While the United States, Brazil, and other countries that have applied the neoliberal model have failed completely to contain the coronavirus pandemic, the more farsighted capitalist countries have already shown what planning can accomplish in the area of public health. South Korea, for example, was able to keep deaths and infections relatively low without strict national lockdown measures through a combination of state-led testing, tracing, and isolation. These are lessons that can be applied in the fight against global warming. But the scale of climate emergency we face will require the complete reorganization of the economy on a planned basis, a possibility that is excluded by the capitalist mode of production.
We know that the oil, gas, and coal corporations have every incentive to continue burning fossil fuels, and virtually no incentive to transition to renewables.

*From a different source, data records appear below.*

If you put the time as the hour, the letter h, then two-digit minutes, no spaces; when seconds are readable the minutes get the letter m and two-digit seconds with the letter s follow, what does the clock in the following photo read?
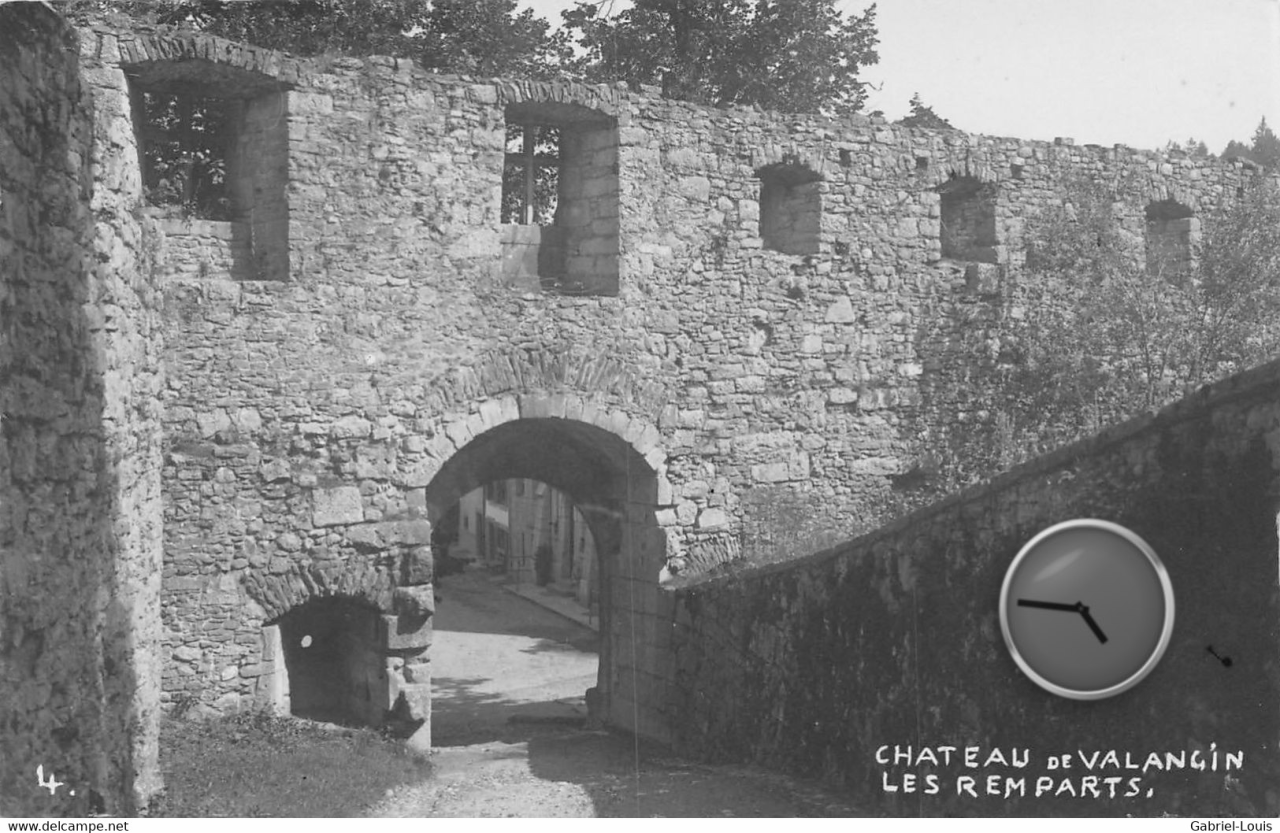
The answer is 4h46
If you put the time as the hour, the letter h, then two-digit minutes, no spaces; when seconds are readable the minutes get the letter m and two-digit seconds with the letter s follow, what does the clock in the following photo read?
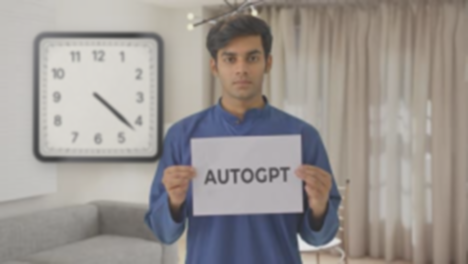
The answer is 4h22
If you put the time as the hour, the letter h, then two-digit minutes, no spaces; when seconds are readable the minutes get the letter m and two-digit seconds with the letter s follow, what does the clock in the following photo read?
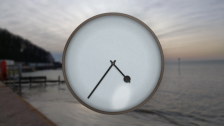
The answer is 4h36
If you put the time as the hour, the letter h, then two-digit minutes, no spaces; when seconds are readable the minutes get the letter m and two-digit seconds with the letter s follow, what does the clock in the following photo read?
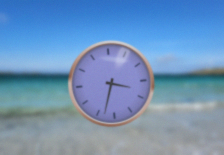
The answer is 3h33
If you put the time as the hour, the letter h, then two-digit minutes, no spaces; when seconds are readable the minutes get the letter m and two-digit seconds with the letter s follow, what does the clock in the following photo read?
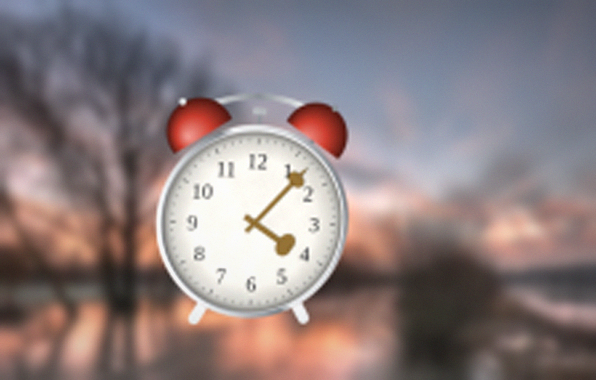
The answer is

The fossil fuels currently underground represent billions of dollars or more in investments that can only be recouped if these fuels are extracted and burned. Meanwhile, the nation’s entire energy infrastructure is built around the transport and harnessing of oil, gas, and coal. Only a planned economy, under the control of workers and consumers, can run industry in a rational way and quickly transition away from fossil fuel reliance.
The majority of working people and the oppressed do not today believe in the possibility of overturning capitalism. Therefore, we must put forward and struggle for transitional and demands like the expropriation of the largest polluters and their nationalization under popular control, and the creation of massive public works projects managed by workers and consumers to transition as fast as possible away from fossil fuels and nuclear power and toward renewable energy. A struggle for these measures will demonstrate clearly the incapacity of capitalism to respond to the emergency and a planned economy as the only way out. This is a horizon far more ambitious than anything put forward by the Democrats or their defenders, but it is the only one that will keep us from the abyss.